### STUDY MATERIAL
Start of Block

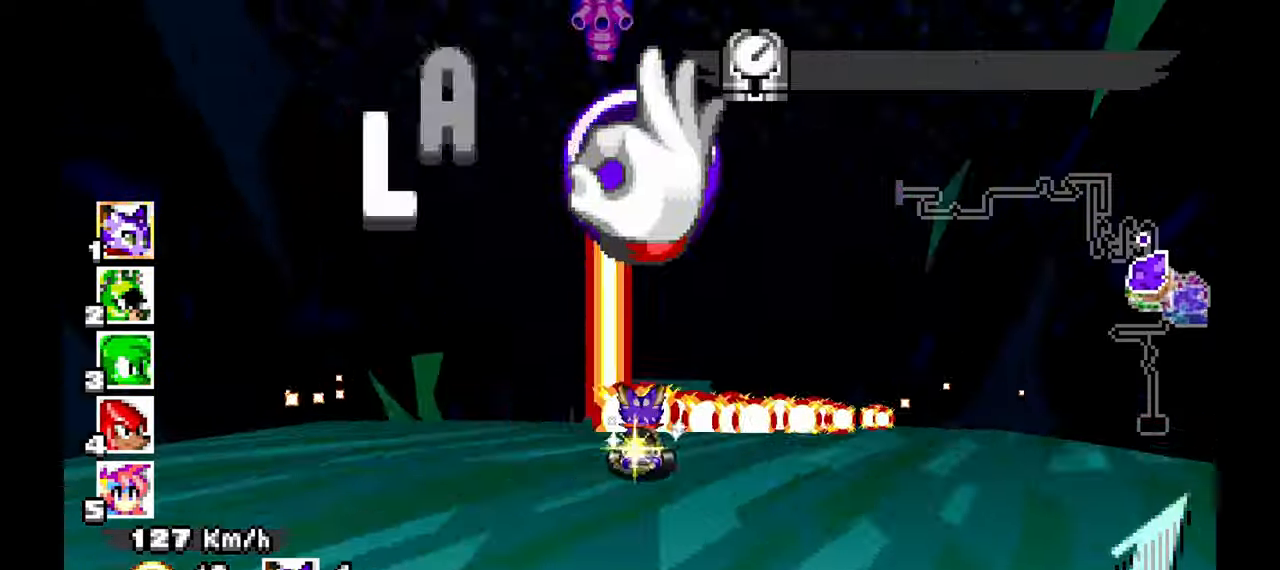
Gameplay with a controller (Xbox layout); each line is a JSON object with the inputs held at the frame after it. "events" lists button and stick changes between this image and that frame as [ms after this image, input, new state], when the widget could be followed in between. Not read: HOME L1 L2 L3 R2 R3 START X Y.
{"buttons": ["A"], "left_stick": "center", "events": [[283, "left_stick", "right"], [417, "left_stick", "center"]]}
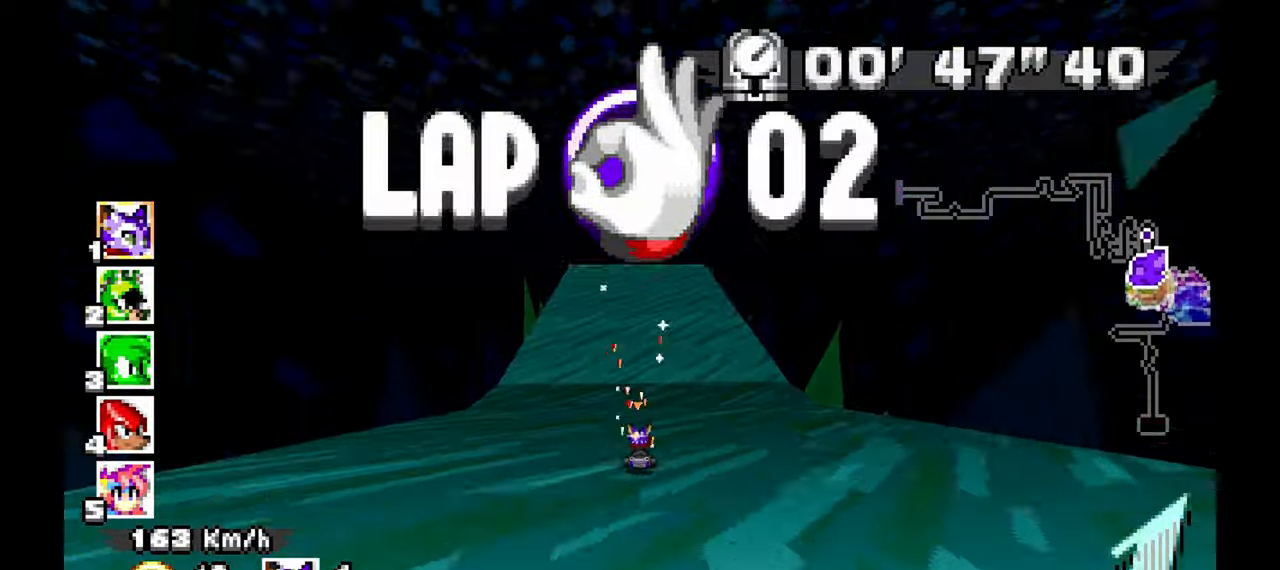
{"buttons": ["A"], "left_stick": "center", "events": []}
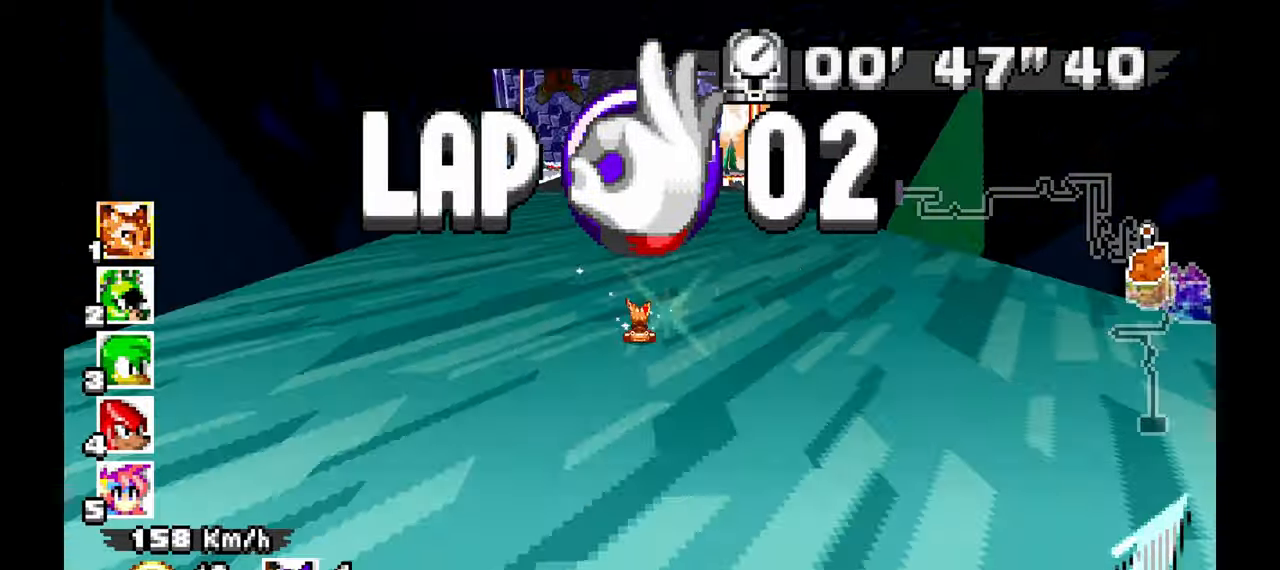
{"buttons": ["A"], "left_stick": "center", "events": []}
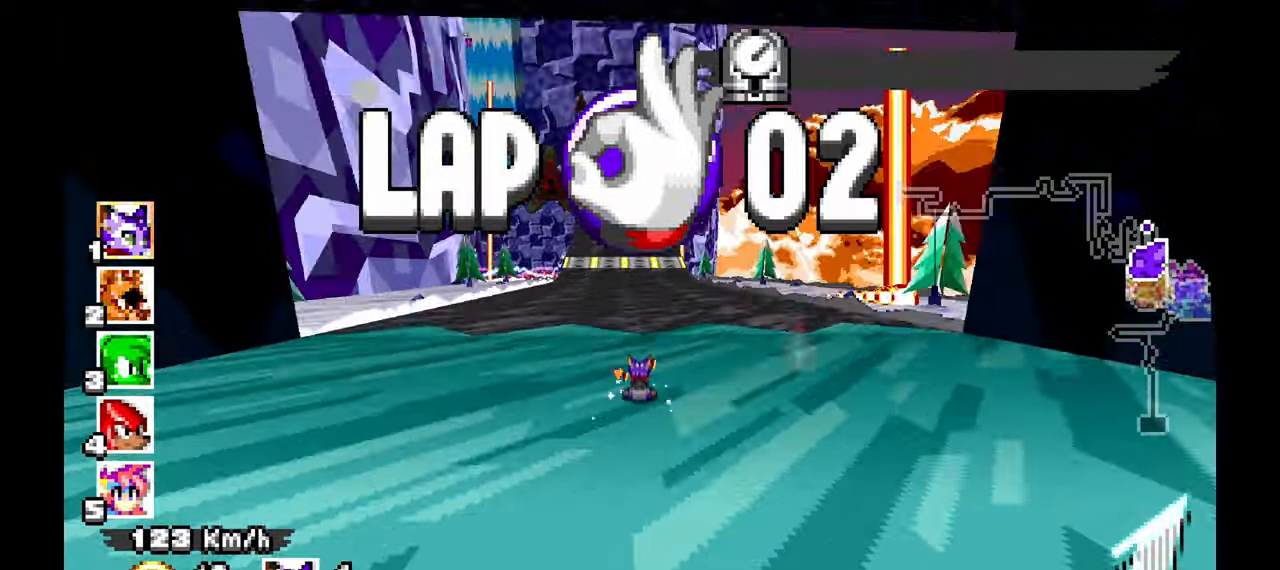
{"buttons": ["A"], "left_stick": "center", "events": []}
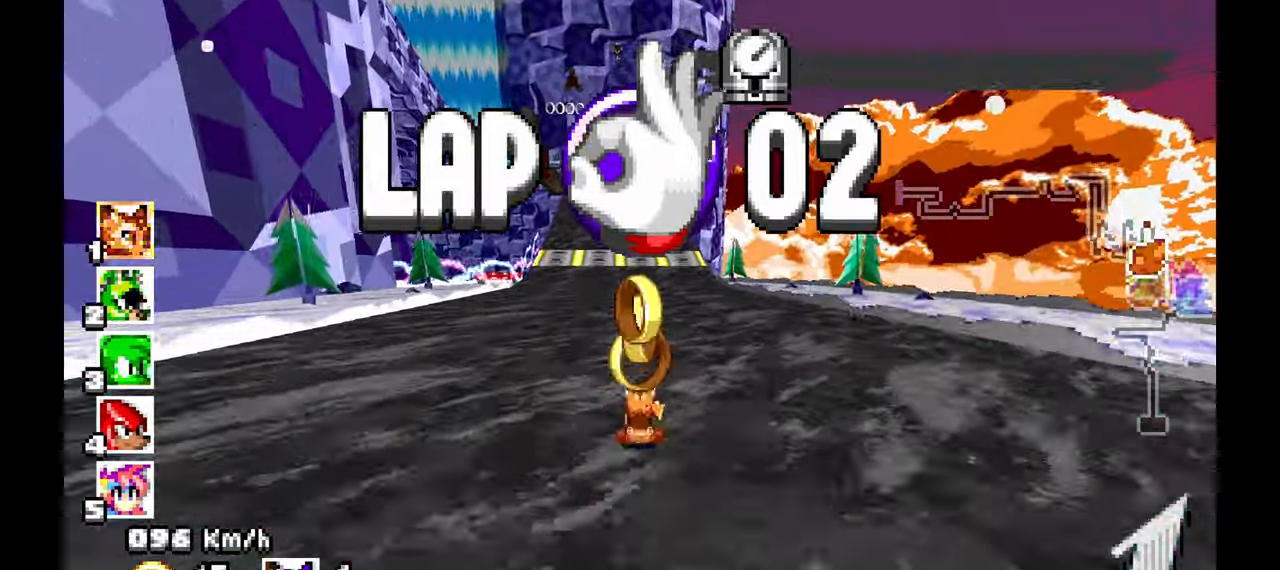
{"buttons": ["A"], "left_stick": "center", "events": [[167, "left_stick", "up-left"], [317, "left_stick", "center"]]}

End of Block
Start of Block

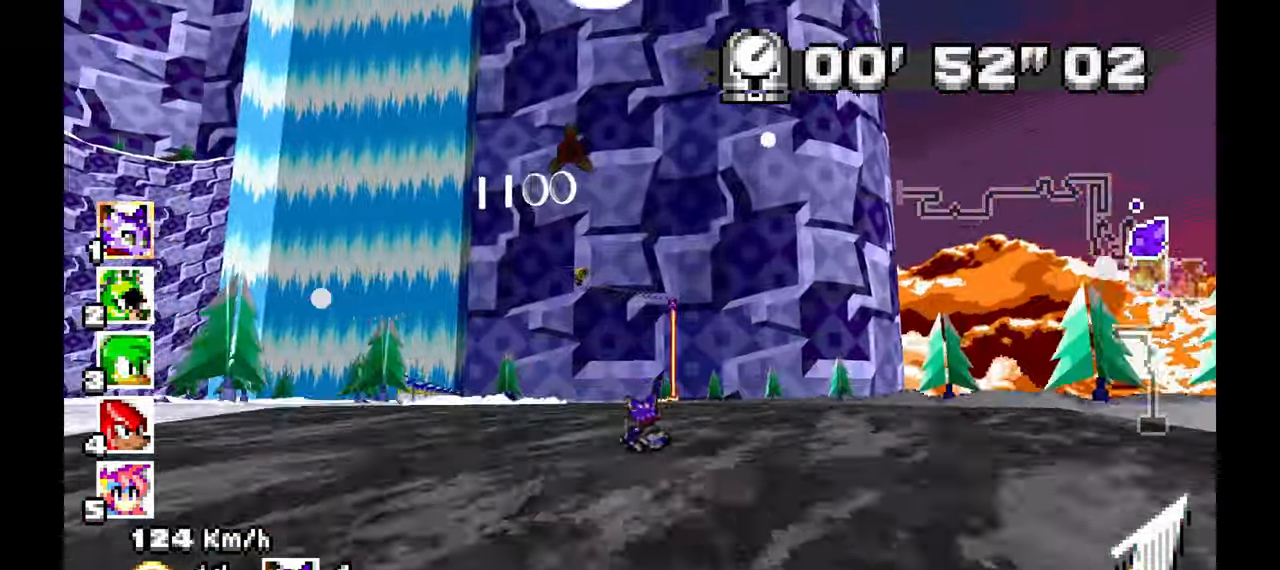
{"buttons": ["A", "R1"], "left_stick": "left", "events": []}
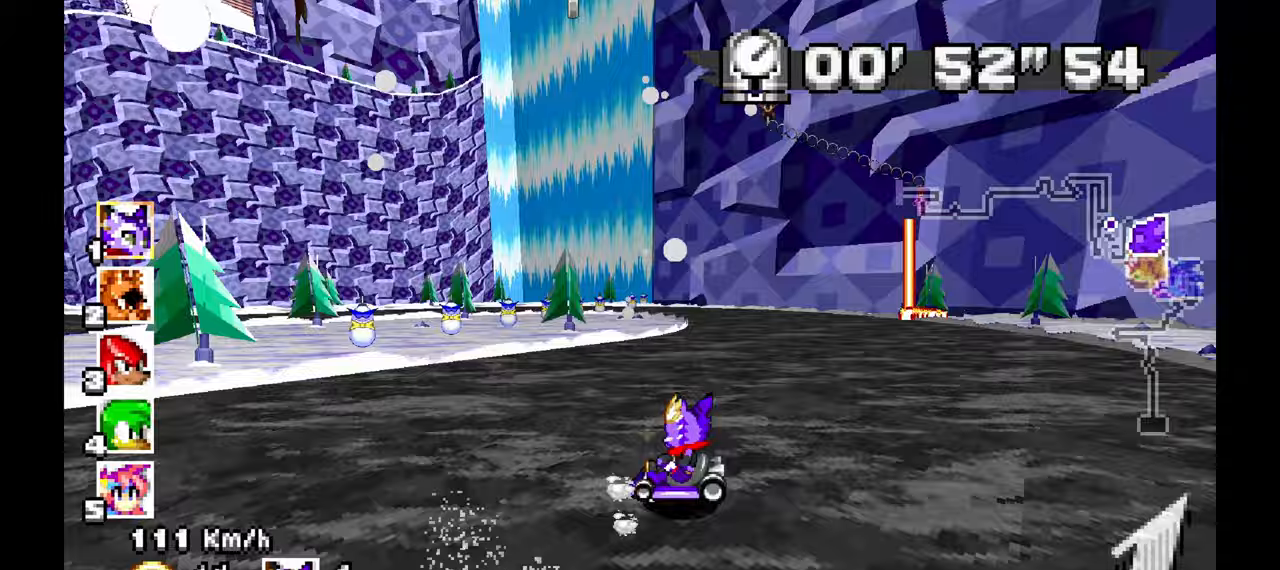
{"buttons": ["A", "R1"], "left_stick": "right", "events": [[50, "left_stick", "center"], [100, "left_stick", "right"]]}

End of Block

### YOUR GOAL
How many lines in the records hold the string "right"? Reply with the number alone.

### RESULT OF THE TASK
2